Extracted page text data ->

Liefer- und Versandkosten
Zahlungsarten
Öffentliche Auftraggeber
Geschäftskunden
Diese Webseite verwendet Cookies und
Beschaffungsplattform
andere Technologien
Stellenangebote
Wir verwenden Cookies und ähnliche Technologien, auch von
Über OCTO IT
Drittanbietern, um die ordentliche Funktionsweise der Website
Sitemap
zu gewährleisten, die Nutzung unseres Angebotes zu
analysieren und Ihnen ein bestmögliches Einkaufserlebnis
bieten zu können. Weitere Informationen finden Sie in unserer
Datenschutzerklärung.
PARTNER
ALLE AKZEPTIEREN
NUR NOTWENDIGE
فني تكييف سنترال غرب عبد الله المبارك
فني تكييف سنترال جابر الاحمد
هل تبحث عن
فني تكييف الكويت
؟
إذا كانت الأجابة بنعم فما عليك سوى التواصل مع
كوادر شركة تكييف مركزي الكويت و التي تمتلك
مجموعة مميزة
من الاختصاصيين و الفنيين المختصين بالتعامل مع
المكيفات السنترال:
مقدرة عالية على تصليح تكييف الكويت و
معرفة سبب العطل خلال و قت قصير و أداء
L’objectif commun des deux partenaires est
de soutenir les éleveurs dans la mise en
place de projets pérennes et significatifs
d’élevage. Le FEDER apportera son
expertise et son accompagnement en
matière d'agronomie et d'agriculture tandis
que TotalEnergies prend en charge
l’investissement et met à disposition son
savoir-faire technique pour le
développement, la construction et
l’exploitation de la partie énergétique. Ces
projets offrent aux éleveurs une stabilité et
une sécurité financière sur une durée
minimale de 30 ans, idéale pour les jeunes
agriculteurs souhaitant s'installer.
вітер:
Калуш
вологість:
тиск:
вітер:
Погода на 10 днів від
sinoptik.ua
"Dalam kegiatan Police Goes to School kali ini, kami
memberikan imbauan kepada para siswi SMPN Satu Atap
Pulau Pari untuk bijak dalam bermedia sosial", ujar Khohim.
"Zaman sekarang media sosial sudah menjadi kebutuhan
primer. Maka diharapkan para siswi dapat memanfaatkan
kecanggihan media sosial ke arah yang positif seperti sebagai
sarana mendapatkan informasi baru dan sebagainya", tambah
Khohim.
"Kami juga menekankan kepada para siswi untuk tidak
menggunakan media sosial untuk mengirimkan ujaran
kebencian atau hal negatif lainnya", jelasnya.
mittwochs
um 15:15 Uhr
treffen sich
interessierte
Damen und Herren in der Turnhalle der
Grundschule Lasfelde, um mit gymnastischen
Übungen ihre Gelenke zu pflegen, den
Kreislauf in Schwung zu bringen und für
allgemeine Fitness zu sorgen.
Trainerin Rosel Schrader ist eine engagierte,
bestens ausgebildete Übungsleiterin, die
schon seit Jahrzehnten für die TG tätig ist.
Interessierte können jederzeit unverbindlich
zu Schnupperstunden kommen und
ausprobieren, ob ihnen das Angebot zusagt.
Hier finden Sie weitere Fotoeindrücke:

Assignment -> Rewrite the items above with "Turnhalle" changed to "Sporthalle", keeping every other part the same.

Exercise solution ->
Liefer- und Versandkosten
Zahlungsarten
Öffentliche Auftraggeber
Geschäftskunden
Diese Webseite verwendet Cookies und
Beschaffungsplattform
andere Technologien
Stellenangebote
Wir verwenden Cookies und ähnliche Technologien, auch von
Über OCTO IT
Drittanbietern, um die ordentliche Funktionsweise der Website
Sitemap
zu gewährleisten, die Nutzung unseres Angebotes zu
analysieren und Ihnen ein bestmögliches Einkaufserlebnis
bieten zu können. Weitere Informationen finden Sie in unserer
Datenschutzerklärung.
PARTNER
ALLE AKZEPTIEREN
NUR NOTWENDIGE
فني تكييف سنترال غرب عبد الله المبارك
فني تكييف سنترال جابر الاحمد
هل تبحث عن
فني تكييف الكويت
؟
إذا كانت الأجابة بنعم فما عليك سوى التواصل مع
كوادر شركة تكييف مركزي الكويت و التي تمتلك
مجموعة مميزة
من الاختصاصيين و الفنيين المختصين بالتعامل مع
المكيفات السنترال:
مقدرة عالية على تصليح تكييف الكويت و
معرفة سبب العطل خلال و قت قصير و أداء
L’objectif commun des deux partenaires est
de soutenir les éleveurs dans la mise en
place de projets pérennes et significatifs
d’élevage. Le FEDER apportera son
expertise et son accompagnement en
matière d'agronomie et d'agriculture tandis
que TotalEnergies prend en charge
l’investissement et met à disposition son
savoir-faire technique pour le
développement, la construction et
l’exploitation de la partie énergétique. Ces
projets offrent aux éleveurs une stabilité et
une sécurité financière sur une durée
minimale de 30 ans, idéale pour les jeunes
agriculteurs souhaitant s'installer.
вітер:
Калуш
вологість:
тиск:
вітер:
Погода на 10 днів від
sinoptik.ua
"Dalam kegiatan Police Goes to School kali ini, kami
memberikan imbauan kepada para siswi SMPN Satu Atap
Pulau Pari untuk bijak dalam bermedia sosial", ujar Khohim.
"Zaman sekarang media sosial sudah menjadi kebutuhan
primer. Maka diharapkan para siswi dapat memanfaatkan
kecanggihan media sosial ke arah yang positif seperti sebagai
sarana mendapatkan informasi baru dan sebagainya", tambah
Khohim.
"Kami juga menekankan kepada para siswi untuk tidak
menggunakan media sosial untuk mengirimkan ujaran
kebencian atau hal negatif lainnya", jelasnya.
mittwochs
um 15:15 Uhr
treffen sich
interessierte
Damen und Herren in der Sporthalle der
Grundschule Lasfelde, um mit gymnastischen
Übungen ihre Gelenke zu pflegen, den
Kreislauf in Schwung zu bringen und für
allgemeine Fitness zu sorgen.
Trainerin Rosel Schrader ist eine engagierte,
bestens ausgebildete Übungsleiterin, die
schon seit Jahrzehnten für die TG tätig ist.
Interessierte können jederzeit unverbindlich
zu Schnupperstunden kommen und
ausprobieren, ob ihnen das Angebot zusagt.
Hier finden Sie weitere Fotoeindrücke:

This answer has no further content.